What the task asks: From the entries below, copy out all lines holding "Right".

Entries supplied:
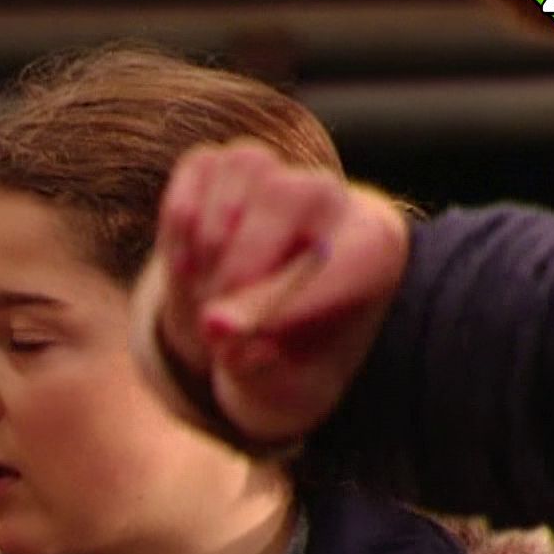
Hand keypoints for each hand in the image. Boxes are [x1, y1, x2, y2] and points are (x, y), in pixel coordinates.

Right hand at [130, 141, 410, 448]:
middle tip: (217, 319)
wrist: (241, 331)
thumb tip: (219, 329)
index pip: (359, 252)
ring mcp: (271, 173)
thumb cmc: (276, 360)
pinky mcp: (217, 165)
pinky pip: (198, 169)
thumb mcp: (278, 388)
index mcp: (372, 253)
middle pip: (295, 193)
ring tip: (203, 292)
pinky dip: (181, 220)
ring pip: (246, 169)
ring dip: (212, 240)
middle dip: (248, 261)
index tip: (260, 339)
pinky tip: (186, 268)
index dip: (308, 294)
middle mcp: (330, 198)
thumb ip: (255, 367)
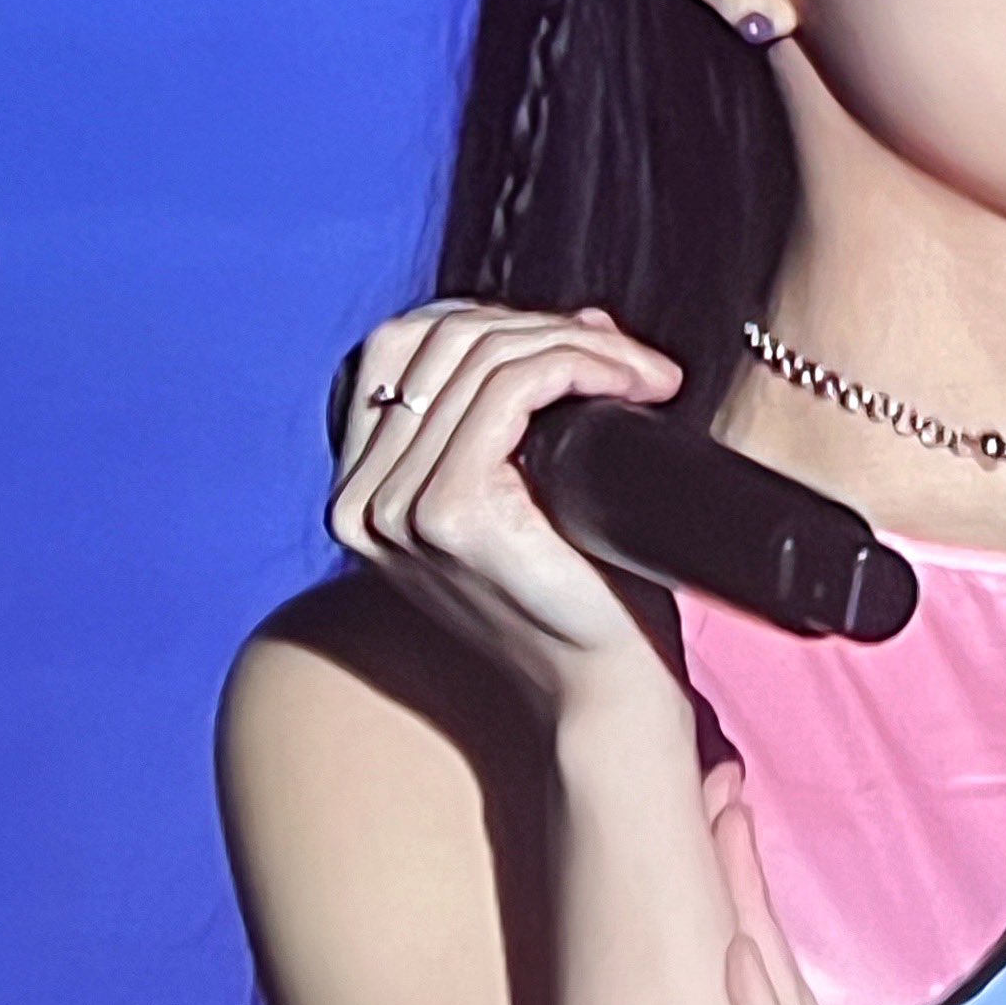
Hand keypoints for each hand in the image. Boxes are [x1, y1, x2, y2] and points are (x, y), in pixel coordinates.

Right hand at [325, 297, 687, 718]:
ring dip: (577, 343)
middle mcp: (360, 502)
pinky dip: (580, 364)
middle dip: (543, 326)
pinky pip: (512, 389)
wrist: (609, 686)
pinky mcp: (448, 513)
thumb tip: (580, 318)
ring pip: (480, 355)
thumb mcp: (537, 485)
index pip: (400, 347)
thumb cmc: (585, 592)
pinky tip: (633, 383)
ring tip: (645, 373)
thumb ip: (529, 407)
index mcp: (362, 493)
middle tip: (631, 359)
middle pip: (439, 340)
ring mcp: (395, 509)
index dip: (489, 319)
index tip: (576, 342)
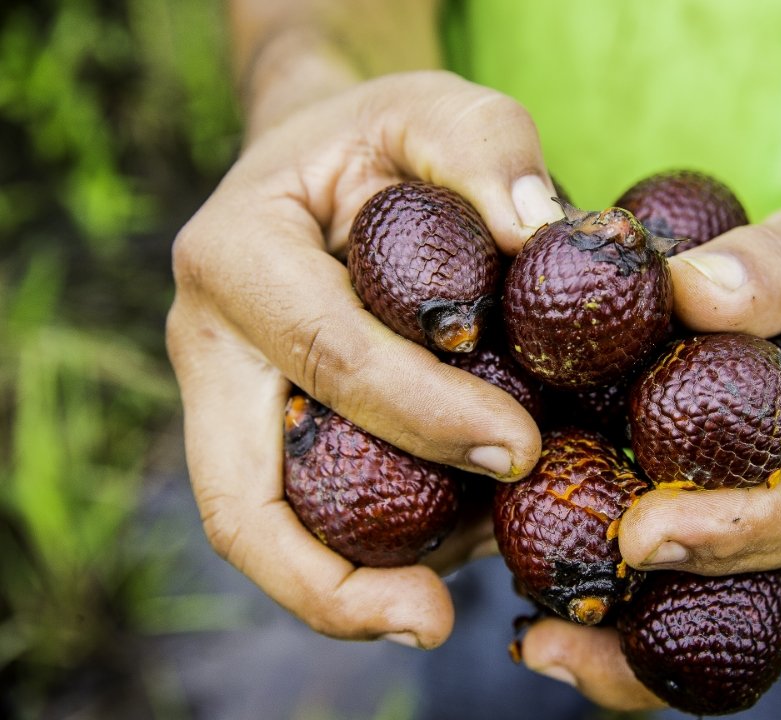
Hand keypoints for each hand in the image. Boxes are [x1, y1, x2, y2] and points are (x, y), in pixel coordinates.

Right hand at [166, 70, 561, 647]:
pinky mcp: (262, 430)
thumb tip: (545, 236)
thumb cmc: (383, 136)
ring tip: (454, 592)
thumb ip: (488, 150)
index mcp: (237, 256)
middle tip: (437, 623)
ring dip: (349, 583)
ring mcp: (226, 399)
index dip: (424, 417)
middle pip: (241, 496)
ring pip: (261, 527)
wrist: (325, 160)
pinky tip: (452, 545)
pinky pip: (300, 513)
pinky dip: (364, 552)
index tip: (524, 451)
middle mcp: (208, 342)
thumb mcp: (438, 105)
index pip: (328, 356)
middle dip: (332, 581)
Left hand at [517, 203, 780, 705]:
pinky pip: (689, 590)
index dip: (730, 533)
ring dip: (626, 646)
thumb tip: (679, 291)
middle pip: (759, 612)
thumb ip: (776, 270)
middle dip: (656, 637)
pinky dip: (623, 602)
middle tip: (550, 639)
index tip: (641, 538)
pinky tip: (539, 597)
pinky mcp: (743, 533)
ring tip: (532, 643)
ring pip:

...

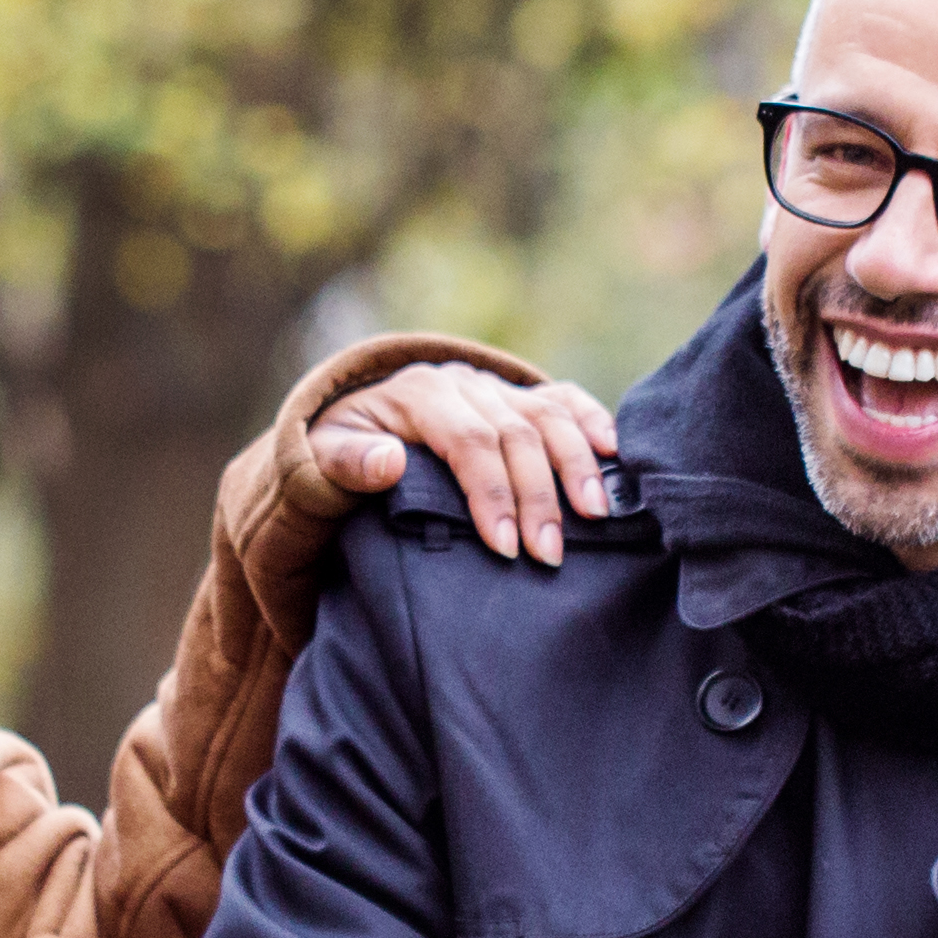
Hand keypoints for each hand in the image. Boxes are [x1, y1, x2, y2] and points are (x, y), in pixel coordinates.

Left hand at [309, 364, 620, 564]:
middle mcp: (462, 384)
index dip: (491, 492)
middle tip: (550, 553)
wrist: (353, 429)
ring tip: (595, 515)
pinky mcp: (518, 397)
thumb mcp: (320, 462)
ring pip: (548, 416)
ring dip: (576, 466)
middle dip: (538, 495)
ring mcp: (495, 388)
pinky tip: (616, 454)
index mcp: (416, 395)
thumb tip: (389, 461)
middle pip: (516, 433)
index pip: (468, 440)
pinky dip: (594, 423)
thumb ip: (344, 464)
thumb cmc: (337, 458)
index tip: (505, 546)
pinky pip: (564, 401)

* * *

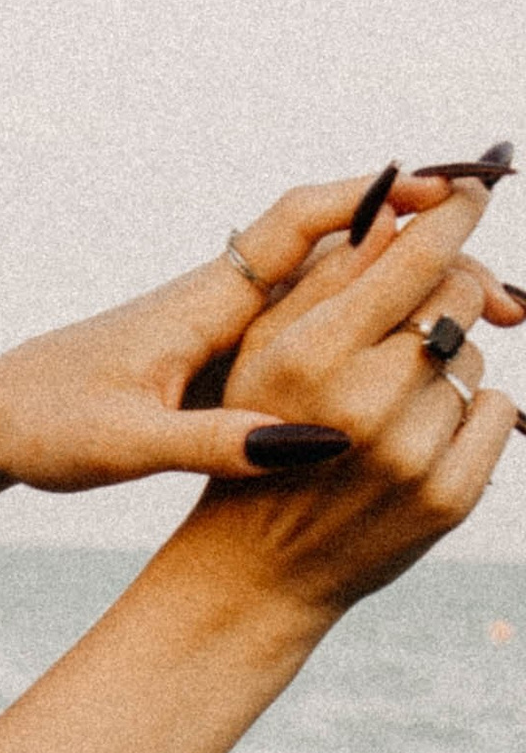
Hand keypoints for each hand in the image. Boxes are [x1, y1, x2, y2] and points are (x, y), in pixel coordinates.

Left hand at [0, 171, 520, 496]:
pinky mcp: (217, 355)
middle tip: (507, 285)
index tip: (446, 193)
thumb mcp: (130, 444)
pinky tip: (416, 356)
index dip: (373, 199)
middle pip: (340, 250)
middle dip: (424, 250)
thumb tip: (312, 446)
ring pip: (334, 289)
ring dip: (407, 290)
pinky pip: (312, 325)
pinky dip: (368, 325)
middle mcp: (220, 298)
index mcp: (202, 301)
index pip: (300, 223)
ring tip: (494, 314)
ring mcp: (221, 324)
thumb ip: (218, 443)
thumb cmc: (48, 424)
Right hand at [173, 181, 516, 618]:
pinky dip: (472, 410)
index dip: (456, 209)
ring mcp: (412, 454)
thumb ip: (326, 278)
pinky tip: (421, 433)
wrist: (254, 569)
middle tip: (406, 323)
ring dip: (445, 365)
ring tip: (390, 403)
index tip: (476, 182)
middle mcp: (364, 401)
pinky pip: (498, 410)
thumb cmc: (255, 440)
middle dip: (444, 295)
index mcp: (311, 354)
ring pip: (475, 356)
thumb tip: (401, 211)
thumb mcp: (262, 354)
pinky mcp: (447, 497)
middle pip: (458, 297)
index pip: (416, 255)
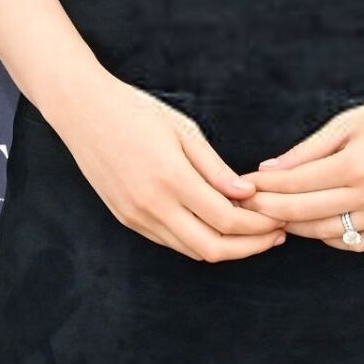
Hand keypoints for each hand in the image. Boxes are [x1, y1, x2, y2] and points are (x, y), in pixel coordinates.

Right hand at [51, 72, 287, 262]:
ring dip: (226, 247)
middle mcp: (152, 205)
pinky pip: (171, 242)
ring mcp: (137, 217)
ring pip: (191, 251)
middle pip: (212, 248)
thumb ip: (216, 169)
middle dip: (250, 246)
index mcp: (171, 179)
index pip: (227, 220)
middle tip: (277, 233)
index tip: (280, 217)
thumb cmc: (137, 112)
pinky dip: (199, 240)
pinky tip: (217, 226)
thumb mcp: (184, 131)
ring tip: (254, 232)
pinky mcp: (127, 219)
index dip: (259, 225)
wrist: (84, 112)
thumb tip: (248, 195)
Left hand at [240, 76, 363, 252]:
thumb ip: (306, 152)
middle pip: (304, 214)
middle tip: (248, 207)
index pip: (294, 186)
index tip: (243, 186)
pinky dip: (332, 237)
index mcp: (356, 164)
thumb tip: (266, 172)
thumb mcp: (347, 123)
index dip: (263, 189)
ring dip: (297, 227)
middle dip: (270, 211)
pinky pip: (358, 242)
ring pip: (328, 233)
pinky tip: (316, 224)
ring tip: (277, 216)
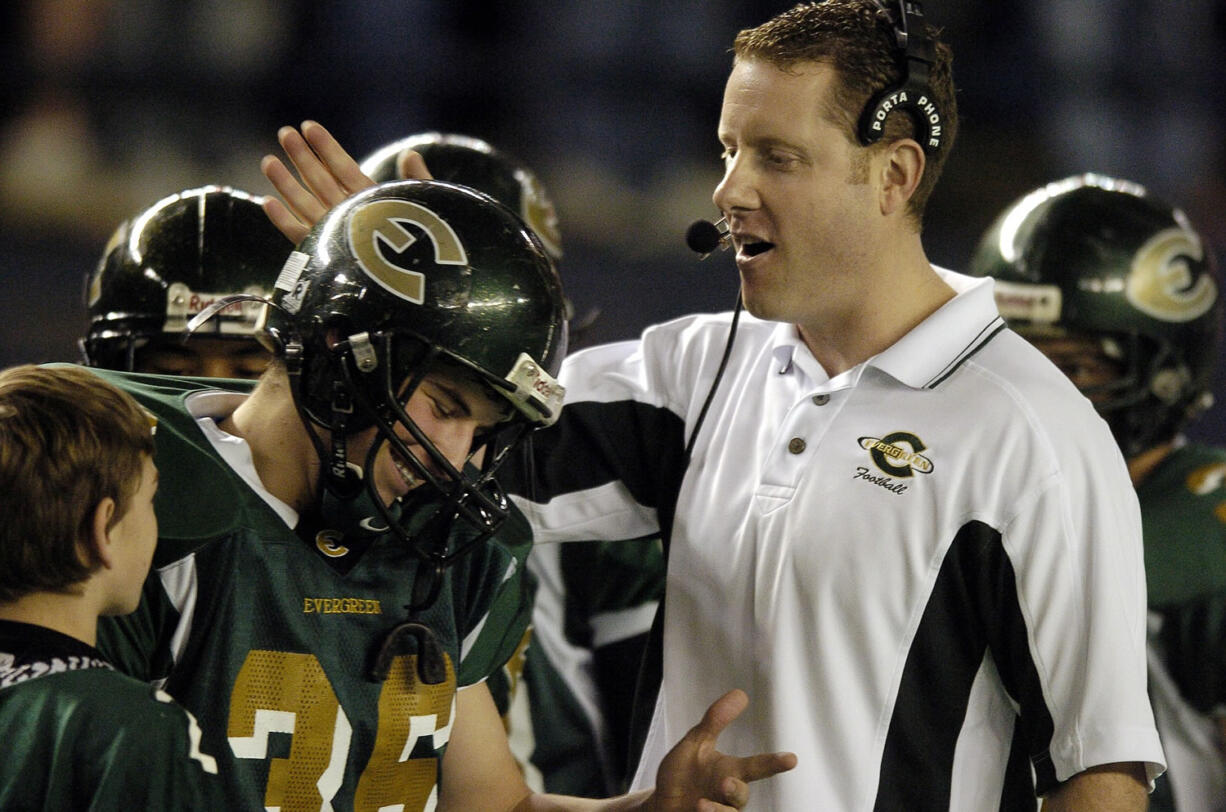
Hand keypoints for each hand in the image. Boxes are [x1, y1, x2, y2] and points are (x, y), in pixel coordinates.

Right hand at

Solution for this problem:
Right hand at [130, 141, 410, 448]:
Right hand at [325, 297, 687, 718]:
Right hand at [166, 70, 561, 647]:
Right hand at [173, 181, 516, 618]:
Right hand at [51, 72, 287, 262]:
Right hand at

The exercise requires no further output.